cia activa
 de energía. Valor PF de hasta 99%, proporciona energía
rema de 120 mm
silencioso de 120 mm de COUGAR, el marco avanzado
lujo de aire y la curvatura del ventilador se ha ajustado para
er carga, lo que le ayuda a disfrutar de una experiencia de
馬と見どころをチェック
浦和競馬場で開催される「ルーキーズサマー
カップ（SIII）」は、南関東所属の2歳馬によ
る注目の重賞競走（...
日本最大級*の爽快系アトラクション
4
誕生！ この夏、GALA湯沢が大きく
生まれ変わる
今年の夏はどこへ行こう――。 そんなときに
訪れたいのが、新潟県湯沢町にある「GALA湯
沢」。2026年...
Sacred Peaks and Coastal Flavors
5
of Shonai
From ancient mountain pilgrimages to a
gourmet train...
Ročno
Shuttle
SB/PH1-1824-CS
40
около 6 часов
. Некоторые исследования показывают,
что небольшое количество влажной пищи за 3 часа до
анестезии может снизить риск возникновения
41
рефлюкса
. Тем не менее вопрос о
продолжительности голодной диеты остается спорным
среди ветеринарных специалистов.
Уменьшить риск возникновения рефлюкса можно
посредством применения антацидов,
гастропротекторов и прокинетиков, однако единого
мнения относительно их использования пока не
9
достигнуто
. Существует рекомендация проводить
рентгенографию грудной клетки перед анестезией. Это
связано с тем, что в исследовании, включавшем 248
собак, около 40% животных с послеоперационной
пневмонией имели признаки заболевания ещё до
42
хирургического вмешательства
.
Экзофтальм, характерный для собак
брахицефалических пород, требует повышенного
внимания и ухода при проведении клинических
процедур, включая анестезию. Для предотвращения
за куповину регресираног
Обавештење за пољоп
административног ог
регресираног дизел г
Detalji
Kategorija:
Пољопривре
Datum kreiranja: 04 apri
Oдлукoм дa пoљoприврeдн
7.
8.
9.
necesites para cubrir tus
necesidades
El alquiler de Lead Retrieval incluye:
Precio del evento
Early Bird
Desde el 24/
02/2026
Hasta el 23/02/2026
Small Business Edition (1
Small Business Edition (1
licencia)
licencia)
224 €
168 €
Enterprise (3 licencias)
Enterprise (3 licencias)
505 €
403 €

· · · ·

Exercise requirements: What is needed here is an exact transcription of the records above.

Task answer:
cia activa
 de energía. Valor PF de hasta 99%, proporciona energía
rema de 120 mm
silencioso de 120 mm de COUGAR, el marco avanzado
lujo de aire y la curvatura del ventilador se ha ajustado para
er carga, lo que le ayuda a disfrutar de una experiencia de
馬と見どころをチェック
浦和競馬場で開催される「ルーキーズサマー
カップ（SIII）」は、南関東所属の2歳馬によ
る注目の重賞競走（...
日本最大級*の爽快系アトラクション
4
誕生！ この夏、GALA湯沢が大きく
生まれ変わる
今年の夏はどこへ行こう――。 そんなときに
訪れたいのが、新潟県湯沢町にある「GALA湯
沢」。2026年...
Sacred Peaks and Coastal Flavors
5
of Shonai
From ancient mountain pilgrimages to a
gourmet train...
Ročno
Shuttle
SB/PH1-1824-CS
40
около 6 часов
. Некоторые исследования показывают,
что небольшое количество влажной пищи за 3 часа до
анестезии может снизить риск возникновения
41
рефлюкса
. Тем не менее вопрос о
продолжительности голодной диеты остается спорным
среди ветеринарных специалистов.
Уменьшить риск возникновения рефлюкса можно
посредством применения антацидов,
гастропротекторов и прокинетиков, однако единого
мнения относительно их использования пока не
9
достигнуто
. Существует рекомендация проводить
рентгенографию грудной клетки перед анестезией. Это
связано с тем, что в исследовании, включавшем 248
собак, около 40% животных с послеоперационной
пневмонией имели признаки заболевания ещё до
42
хирургического вмешательства
.
Экзофтальм, характерный для собак
брахицефалических пород, требует повышенного
внимания и ухода при проведении клинических
процедур, включая анестезию. Для предотвращения
за куповину регресираног
Обавештење за пољоп
административног ог
регресираног дизел г
Detalji
Kategorija:
Пољопривре
Datum kreiranja: 04 apri
Oдлукoм дa пoљoприврeдн
7.
8.
9.
necesites para cubrir tus
necesidades
El alquiler de Lead Retrieval incluye:
Precio del evento
Early Bird
Desde el 24/
02/2026
Hasta el 23/02/2026
Small Business Edition (1
Small Business Edition (1
licencia)
licencia)
224 €
168 €
Enterprise (3 licencias)
Enterprise (3 licencias)
505 €
403 €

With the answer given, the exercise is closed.